In a final-round duel between the legendary Ernie Els and the career grinder Boo Weekley, you know who wins, right?
When the Masters starts on the back nine on Sunday and Zach Johnson's got Tiger Woods breathing down his Fidra windbreaker, it's not hard to predict what happens next.
When Charles Howell III finds himself in a sudden-death playoff with Phil Mickelson, it's pretty clear which guy folds and which one finishes, no?
As it turns out, no. Let me expound on that: no, no and no.
Weekley chips in twice on the last two holes while Els ends up in a hazard on the wrong side of the TV tower. Johnson steps on Woods's neck with a birdie on 16. And Howell rolls in a series of clutch putts to deflate Mick the Stick.

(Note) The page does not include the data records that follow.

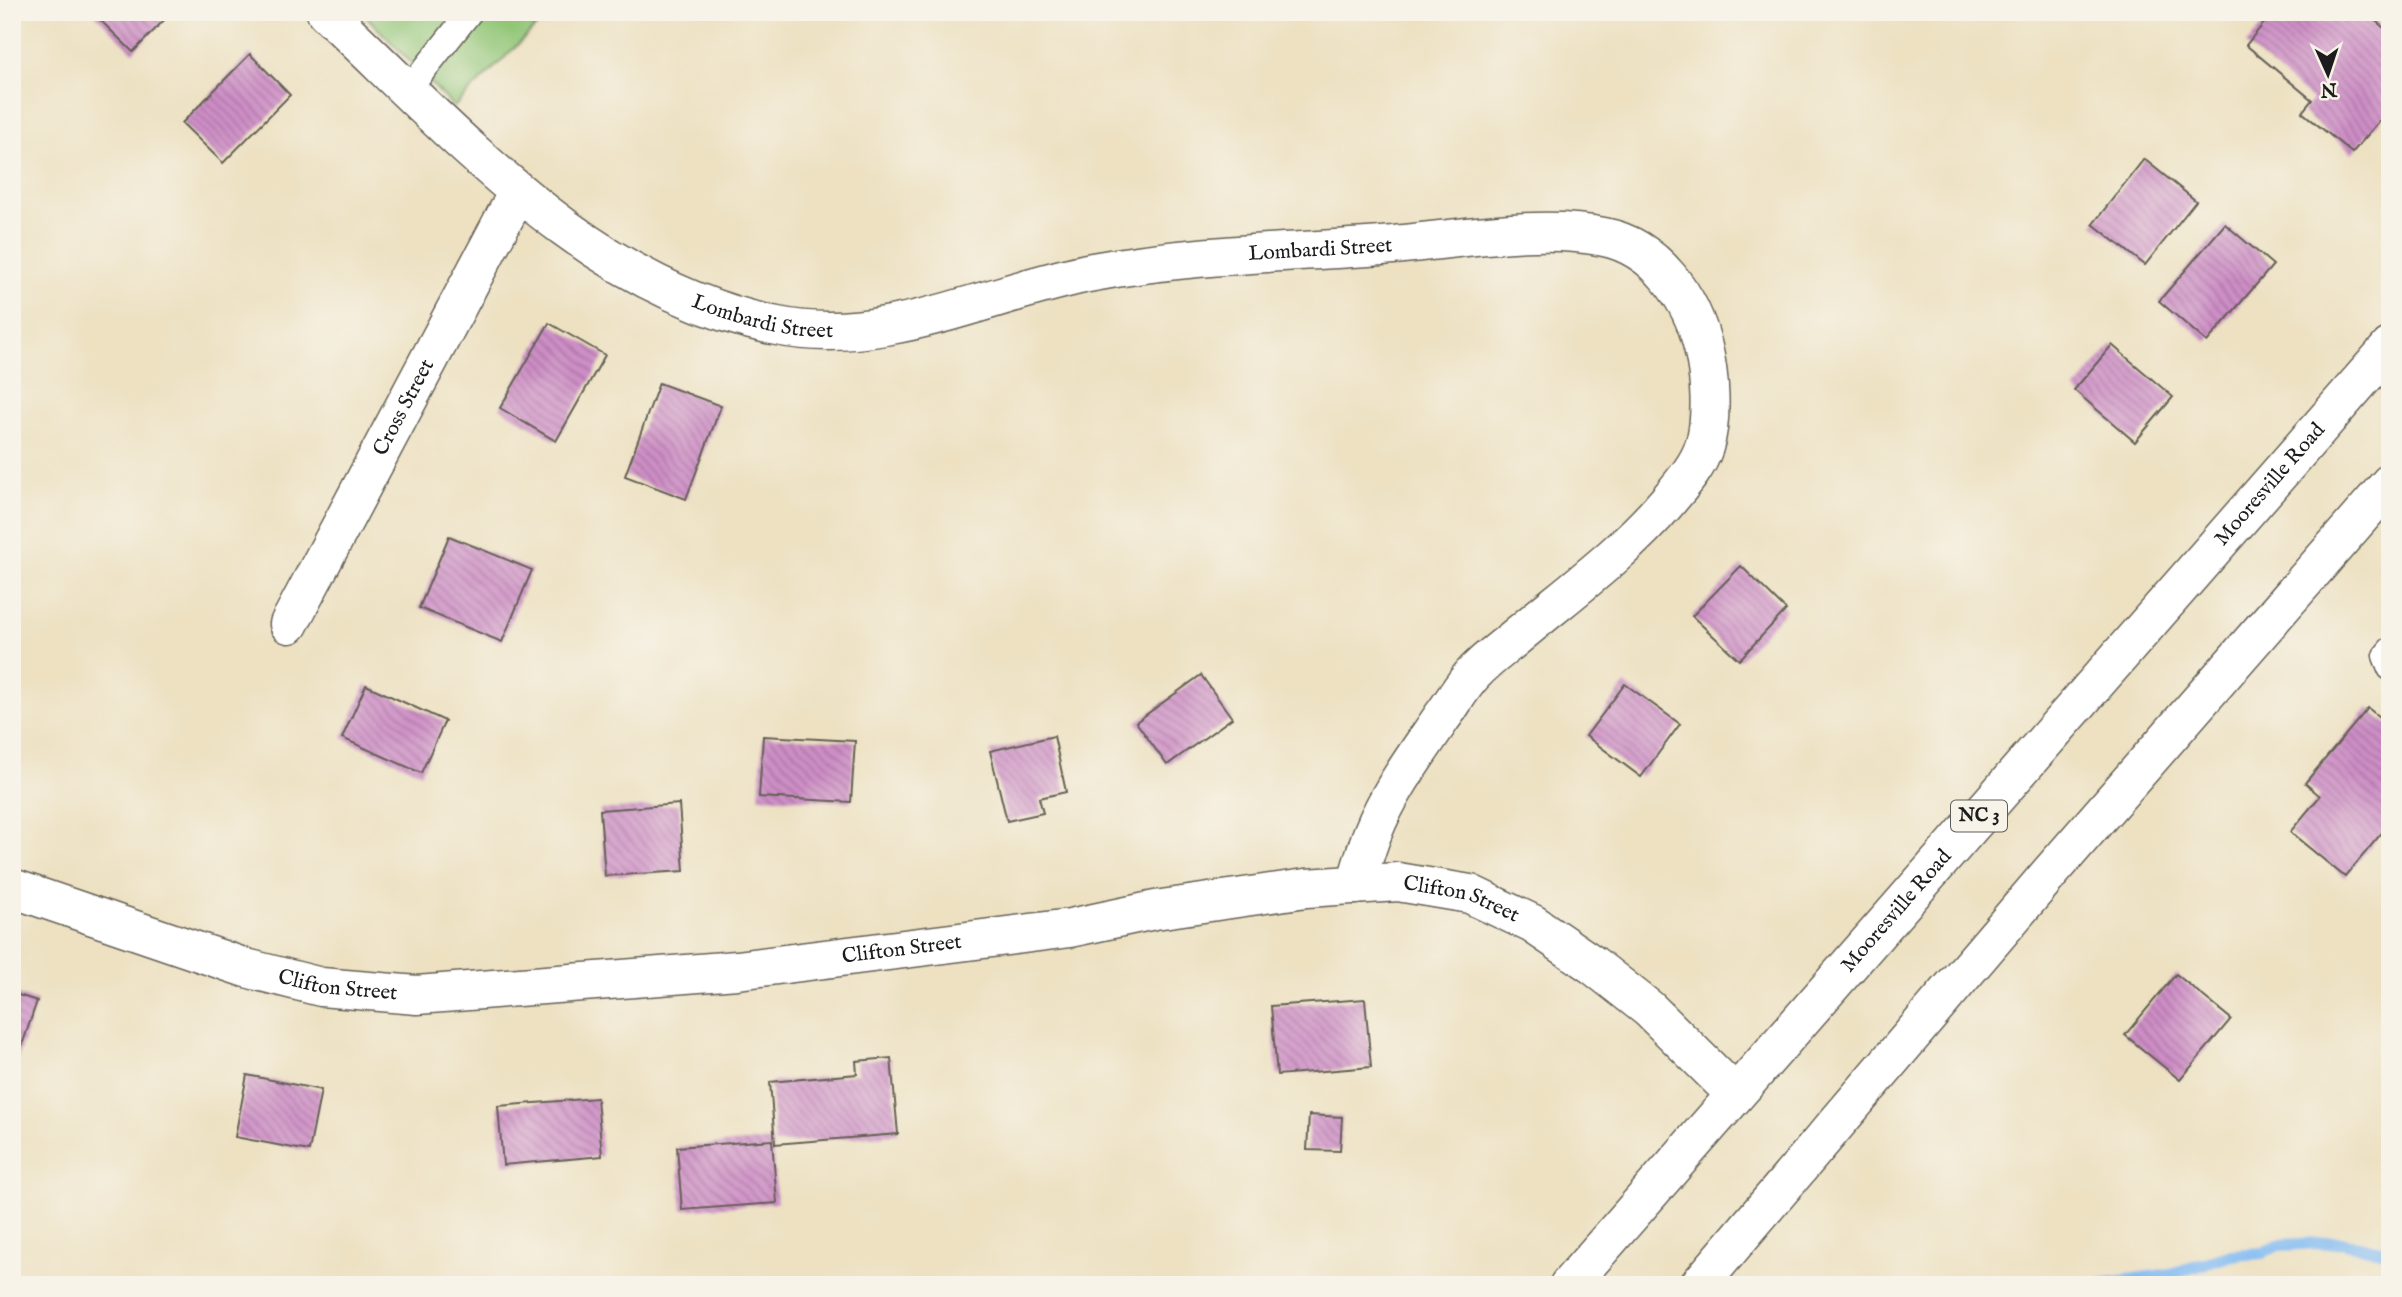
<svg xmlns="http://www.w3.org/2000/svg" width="2402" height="1297" font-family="'IM FELL English',serif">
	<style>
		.pitch { fill: #92c677; stroke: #57714a; stroke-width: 2 }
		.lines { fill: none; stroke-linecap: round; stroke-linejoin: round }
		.stream { stroke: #82bbf3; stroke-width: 12 }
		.building { fill: url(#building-back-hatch) }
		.lane-casing { stroke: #656156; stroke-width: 27 }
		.street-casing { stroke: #656156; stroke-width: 41 }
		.primary-casing { stroke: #656156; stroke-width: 41 }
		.lane { stroke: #fff; stroke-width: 24 }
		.street { stroke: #fff; stroke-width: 38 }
		.primary { stroke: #fff; stroke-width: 38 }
		.labels { text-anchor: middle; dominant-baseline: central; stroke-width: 7; stroke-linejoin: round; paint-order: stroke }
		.shield { fill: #f7f3e8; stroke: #5e5c59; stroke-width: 2 }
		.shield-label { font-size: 19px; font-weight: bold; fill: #1c1c1c }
		.street-label { font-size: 21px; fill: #1c1c1c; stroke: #f7f3e8 }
	</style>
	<defs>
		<pattern id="building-back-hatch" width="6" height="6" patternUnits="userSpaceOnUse" patternTransform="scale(1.75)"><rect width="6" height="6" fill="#ce8ec6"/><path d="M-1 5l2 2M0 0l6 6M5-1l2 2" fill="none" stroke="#a673a0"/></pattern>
	</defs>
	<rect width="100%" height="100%" fill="#f7f3e8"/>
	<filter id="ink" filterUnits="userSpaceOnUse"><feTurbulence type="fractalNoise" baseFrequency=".0143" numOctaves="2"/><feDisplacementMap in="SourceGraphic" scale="14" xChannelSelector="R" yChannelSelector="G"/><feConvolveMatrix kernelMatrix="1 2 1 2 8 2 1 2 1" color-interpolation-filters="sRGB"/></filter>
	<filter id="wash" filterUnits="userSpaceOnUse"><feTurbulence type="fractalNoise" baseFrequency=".00686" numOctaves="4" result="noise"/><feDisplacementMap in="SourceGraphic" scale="28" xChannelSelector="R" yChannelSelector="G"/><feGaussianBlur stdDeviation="1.57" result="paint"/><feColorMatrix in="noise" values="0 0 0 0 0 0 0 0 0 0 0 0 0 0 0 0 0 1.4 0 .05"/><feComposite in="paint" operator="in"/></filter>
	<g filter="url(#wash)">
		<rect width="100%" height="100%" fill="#ede1c2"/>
		<!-- pitch -->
		<polygon class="pitch" points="362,12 551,12 454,107"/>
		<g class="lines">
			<!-- stream -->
			<polyline class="stream" points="2091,1285 2171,1274 2232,1255 2263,1253 2278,1245 2341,1242 2390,1253"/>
		</g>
		<g id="blocks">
			<!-- building -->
			<g class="building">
				<polygon points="92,12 172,12 133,52"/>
				<polygon points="2273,12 2365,12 2390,33 2390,109 2352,153 2302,112 2312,100 2246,45"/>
				<polygon points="250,54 290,95 223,163 182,123"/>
				<polygon points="2144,159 2196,201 2145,265 2093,224"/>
				<polygon points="2225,224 2273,265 2207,342 2159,301"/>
				<polygon points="549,323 605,355 556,441 500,408"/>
				<polygon points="2112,345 2173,397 2135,442 2074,390"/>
				<polygon points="659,383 721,406 686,499 625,476"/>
				<polygon points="449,536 532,570 502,642 419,608"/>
				<polygon points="1741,566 1786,610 1739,660 1692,616"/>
				<polygon points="1201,675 1232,718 1167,765 1136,722"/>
				<polygon points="1625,684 1680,724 1641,777 1586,736"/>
				<polygon points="366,685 445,721 421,773 342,738"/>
				<polygon points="2368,708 2390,726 2390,823 2345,877 2290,832 2320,796 2305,783"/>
				<polygon points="763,736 855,741 851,802 759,797"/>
				<polygon points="1054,736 1066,792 1039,798 1043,813 1007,821 990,751"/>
				<polygon points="679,804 684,871 605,876 600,810"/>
				<polygon points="2176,974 2231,1019 2180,1080 2125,1035"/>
				<polygon points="12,993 37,1001 17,1060 12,1058"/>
				<polygon points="1365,999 1371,1067 1277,1075 1271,1006"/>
				<polygon points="891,1058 898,1134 775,1144 770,1082 857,1074 856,1061"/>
				<polygon points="247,1075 321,1090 309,1151 235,1137"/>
				<polygon points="597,1098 602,1156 503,1165 498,1106"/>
				<polygon points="1309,1115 1342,1117 1340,1151 1307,1150"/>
				<polygon points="772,1140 777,1203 682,1210 677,1147"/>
			</g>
		</g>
	</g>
	<g filter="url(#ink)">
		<use href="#blocks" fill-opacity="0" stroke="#656156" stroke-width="2"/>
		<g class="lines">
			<defs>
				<g id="lane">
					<polyline points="408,90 470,12"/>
					<polyline points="2390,650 2385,656 2390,668"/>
				</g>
				<g id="street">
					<path id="s1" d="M326,12C459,137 590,289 777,326C885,348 989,292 1093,272C1189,254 1285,253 1382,246C1449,241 1538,223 1604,237C1656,247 1692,299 1703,347C1710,376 1713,418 1704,447C1697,468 1681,485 1667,502C1624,553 1568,593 1517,636C1503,648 1487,659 1475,672C1462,685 1453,703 1442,717C1418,753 1389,791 1373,832C1366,849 1361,867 1356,885"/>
					<path id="s2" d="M289,624L518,192"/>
					<path id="s3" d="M12,888L246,968L321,987L417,995L737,970L1070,928L1155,910L1306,888L1398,882L1470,894L1533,924L1593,965L1649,1009L1735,1094"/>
				</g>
				<g id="primary">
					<path id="s4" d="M1569,1285L2390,347"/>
					<polyline points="1699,1285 2049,874 2390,483"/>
				</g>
			</defs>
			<!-- lane casing -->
			<use href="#lane" class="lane-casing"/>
			<!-- street casing -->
			<use href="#street" class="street-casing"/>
			<!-- primary casing -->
			<use href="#primary" class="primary-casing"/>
			<!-- lane -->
			<use href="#lane" class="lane"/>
			<!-- street -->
			<use href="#street" class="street"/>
			<!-- primary -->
			<use href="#primary" class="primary"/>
		</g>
	</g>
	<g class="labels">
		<!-- shield labels -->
		<rect class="shield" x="1951" y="800.5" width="56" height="31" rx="5"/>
		<g class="shield-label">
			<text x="1979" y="816">NC 3</text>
		</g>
		<!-- street labels -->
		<g class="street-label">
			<text stroke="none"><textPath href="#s1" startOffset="1110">Lombardi Street</textPath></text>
			<text stroke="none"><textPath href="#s1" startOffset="542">Lombardi Street</textPath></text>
			<text stroke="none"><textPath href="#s2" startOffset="245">Cross Street</textPath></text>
			<text stroke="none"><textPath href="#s4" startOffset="1064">Mooresville Road</textPath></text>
			<text stroke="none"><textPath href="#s3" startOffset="1475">Clifton Street</textPath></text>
			<text stroke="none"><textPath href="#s4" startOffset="497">Mooresville Road</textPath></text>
			<text stroke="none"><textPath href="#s3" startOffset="908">Clifton Street</textPath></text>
			<text stroke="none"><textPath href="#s3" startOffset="341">Clifton Street</textPath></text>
		</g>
	</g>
	<!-- margin -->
	<rect width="2402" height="1297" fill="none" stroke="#f7f3e8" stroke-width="42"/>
	<!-- north arrow -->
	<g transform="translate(2328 74) rotate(177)" stroke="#f7f3e8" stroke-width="5" paint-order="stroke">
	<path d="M0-5L12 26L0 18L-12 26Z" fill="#1c1c1c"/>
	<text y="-10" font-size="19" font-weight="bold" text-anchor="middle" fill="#1c1c1c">N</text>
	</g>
</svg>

Welcome to the new PGA Tour, where the old dynasties no longer apply and the parity recalls nothing so much as the NFL. Simply put, the guys winning the biggest checks are not the ones with the biggest airplanes. They don't have the most logos or know their way around an acceptance speech.

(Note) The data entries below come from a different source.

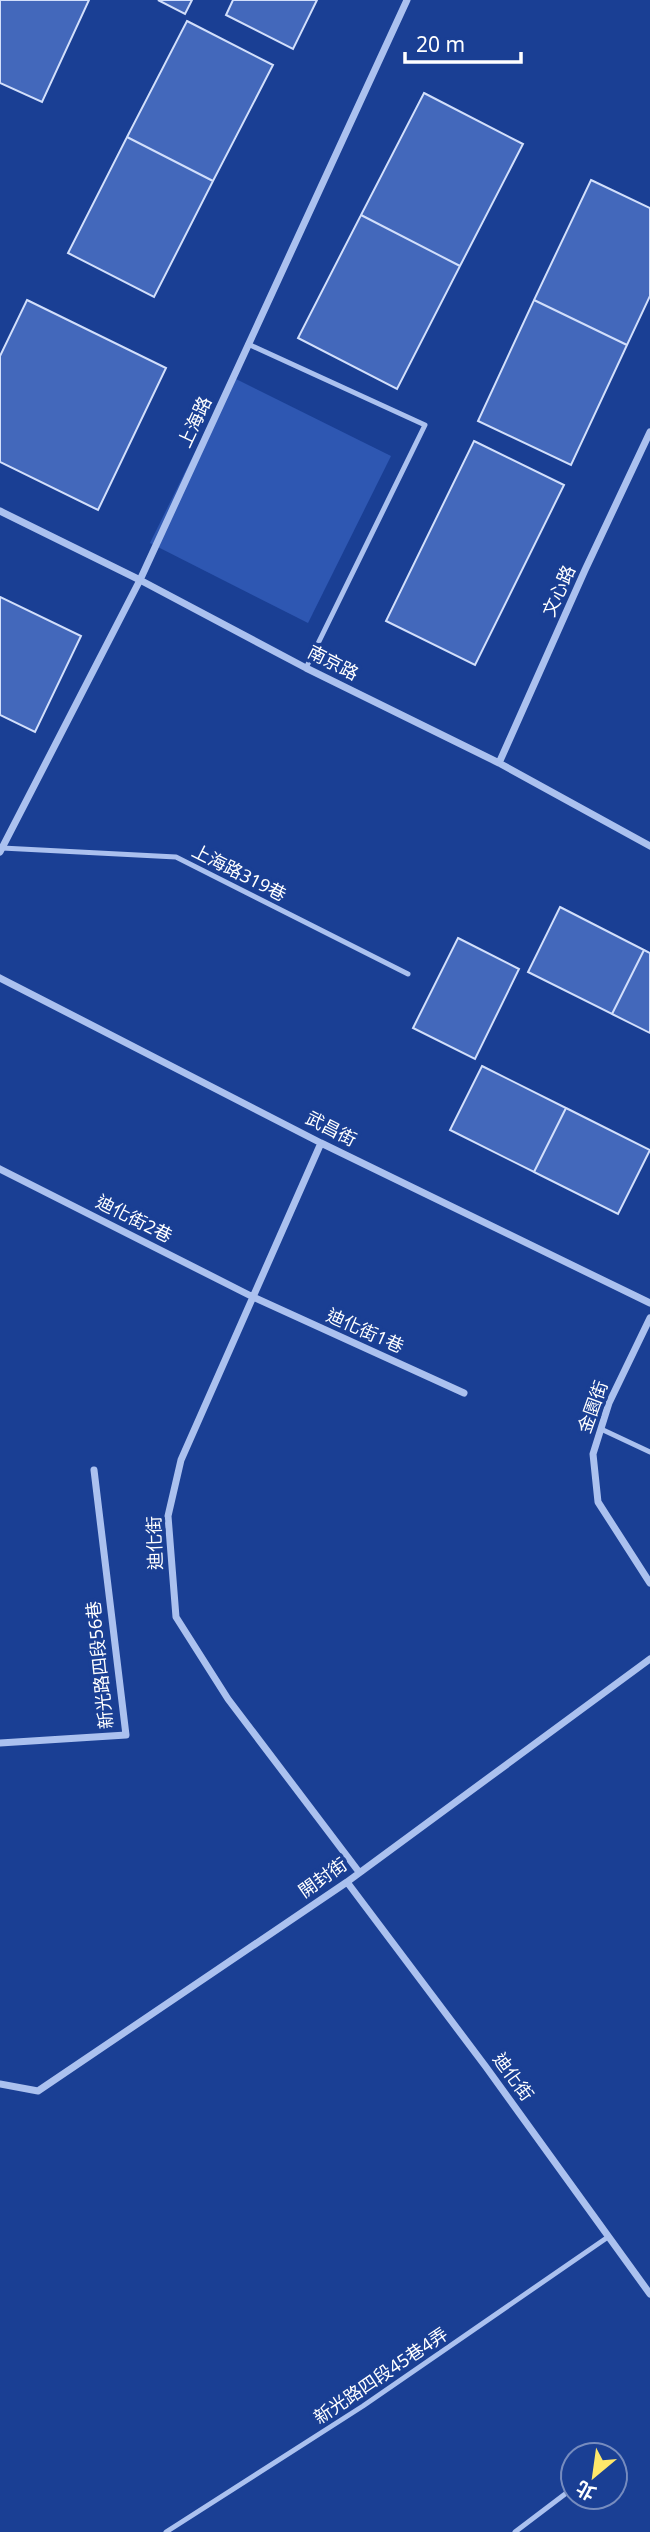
<svg xmlns="http://www.w3.org/2000/svg" width="650" height="2532" font-family="'Noto Sans','Noto Sans TC',sans-serif">
<style>
.green{fill:#2e57b2}
.building{fill:#4368bb;stroke:#d2dffb;stroke-width:2}
.lines{fill:none;stroke-linecap:round;stroke-linejoin:round}
.service{stroke:#abc1ef;stroke-width:5}
.minor{stroke:#abc1ef;stroke-width:7}
.labels{text-anchor:middle;stroke-width:7;stroke-linejoin:round;paint-order:stroke}
.street-label{font-size:18px;fill:#fff;stroke:#1a3f94}
</style>
<rect width="100%" height="100%" fill="#1a3f94"/>
<path class="green" d="M 232,377 L 391,456 L 308,623 L 150,543 Z"/>
<path class="building" d="M 0,0 L 89,0 L 42,102 L 0,83 Z
M 158,0 L 192,0 L 185,14 Z
M 233,0 L 317,0 L 293,49 L 226,15 Z
M 187,21 L 273,65 L 213,181 L 127,137 Z
M 424,93 L 523,144 L 460,266 L 361,215 Z
M 127,137 L 213,181 L 154,297 L 68,253 Z
M 591,180 L 650,208 L 650,296 L 627,345 L 534,300 Z
M 361,215 L 460,266 L 397,389 L 298,338 Z
M 27,300 L 166,368 L 98,510 L 0,462 L 0,356 Z
M 534,300 L 627,345 L 571,465 L 478,421 Z
M 474,441 L 564,485 L 475,665 L 386,621 Z
M 0,597 L 81,636 L 35,732 L 0,715 Z
M 560,907 L 644,950 L 612,1014 L 528,972 Z
M 458,938 L 519,969 L 475,1059 L 413,1028 Z
M 644,950 L 650,953 L 650,1033 L 612,1014 Z
M 482,1066 L 566,1108 L 534,1172 L 450,1130 Z
M 566,1108 L 650,1150 L 618,1214 L 534,1172 Z"/>
<g class="lines">
<path class="service" d="M 248,344 L 425,425 L 306,668
M 2,848 L 176,857 L 408,974
M 601,1429 L 650,1452
M 166,2532 L 363,2406 L 608,2237
M 515,2532 L 573,2488"/>
<path class="minor" d="M 0,511 L 140,580 L 306,668 L 499,763 L 650,846
M 499,763 L 585,570 L 650,432
M 0,852 L 140,580 L 407,0
M 0,978 L 321,1143 L 650,1303
M 321,1143 L 181,1460 L 168,1516 L 176,1617 L 228,1699 L 359,1872
M 0,1169 L 253,1297 L 464,1393
M 650,1318 L 609,1403 L 593,1454 L 598,1502 L 650,1583
M 0,1743 L 126,1735 L 94,1470
M 347,1882 L 486,2067 L 650,2294
M 0,2084 L 38,2091 L 347,1882 L 650,1659"/>
</g>
<g class="labels">
<g class="street-label">
<text transform="translate(195 422) rotate(-65)" y="6">上海路</text>
<text transform="translate(559 591) rotate(-66)" y="6">文心路</text>
<text transform="translate(333 663) rotate(27)" y="6">南京路</text>
<text transform="translate(239 873) rotate(27)" y="6">上海路319巷</text>
<text transform="translate(331 1129) rotate(27)" y="6">武昌街</text>
<text transform="translate(134 1219) rotate(27)" y="6">迪化街2巷</text>
<text transform="translate(365 1331) rotate(24)" y="6">迪化街1巷</text>
<text transform="translate(593 1407) rotate(-70)" y="6">金園街</text>
<text transform="translate(155 1543) rotate(-92)" y="6">迪化街</text>
<text transform="translate(100 1665) rotate(-96)" y="6">新光路四段56巷</text>
<text transform="translate(323 1878) rotate(-35)" y="6">開封街</text>
<text transform="translate(513 2077) rotate(54)" y="6">迪化街</text>
<text transform="translate(381 2376) rotate(-34)" y="6">新光路四段45巷4弄</text>
</g>
</g>
<g transform="translate(594 2476) rotate(209)"><circle r="33" fill="#1a3f94" stroke="#768cbf" stroke-width="2"/>
<path d="M0-5L12 26L0 18L-12 26Z" fill="#ffe86a"/>
<text y="-10" font-size="19" font-weight="bold" text-anchor="middle" fill="#ffffff">北</text>
</g>
<path d="M405 52v10h116v-10" fill="none" stroke="#ffffff" stroke-width="3.5"/>
<text x="416" y="52" font-size="21" fill="#ffffff" stroke="#1a3f94" stroke-width="5" paint-order="stroke">20 m</text>
</svg>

After the jacket ceremony on Augusta's practice green two weeks ago, Johnson threw his head back in exasperation after apparently forgetting to thank someone.
At the Verizon Heritage on Sunday, when a Tour official asked how it felt to have vaulted into the top 10 in FedEx Cup points, Weekley said, "I'm trying to understand [the FedEx Cup], but I ain't figured it out yet."
What do you think Tiger or Phil or Ernie would have said? "It's an honor," they would have said. "I'm ecstatic," they would have said. They would have said these things because they are schooled in the art of the platitude, which is a byproduct of winning a combined 101 times on Tour.
But not anymore; not lately. With the exception of Vijay Singh, who continues to defy age (44) and leads the FedEx Cup standings, whatever they are, after two wins this season, golf's surest Sunday closers have never looked less assured. What we've got instead is a steady diet of Paul Goydos and Charley Hoffman, Aaron Baddeley and Mark Wilson.
Not that there's anything wrong with that.
Woods, altogether now, hadn't coughed up a lead in the final round of a major until he did it at Augusta, and he didn't look great in winning the CA Championship at Doral last month. He used to pay off vacation homes at those two tracks, along with Torrey Pines (Buick Invitational) and Medinah (PGA) and Firestone (NEC, Bridgestone).
There was never any question that he was going to reel in Johnson and win his fifth green jacket; we kept watching only to see how he would do it. Even now it's hard to say what happened. Why didn't he hit driver on the par-5 8th hole on Sunday at Augusta? Why did he insist that he lost the tournament on the two days he finished bogey-bogey instead of Sunday, when he really did lose it?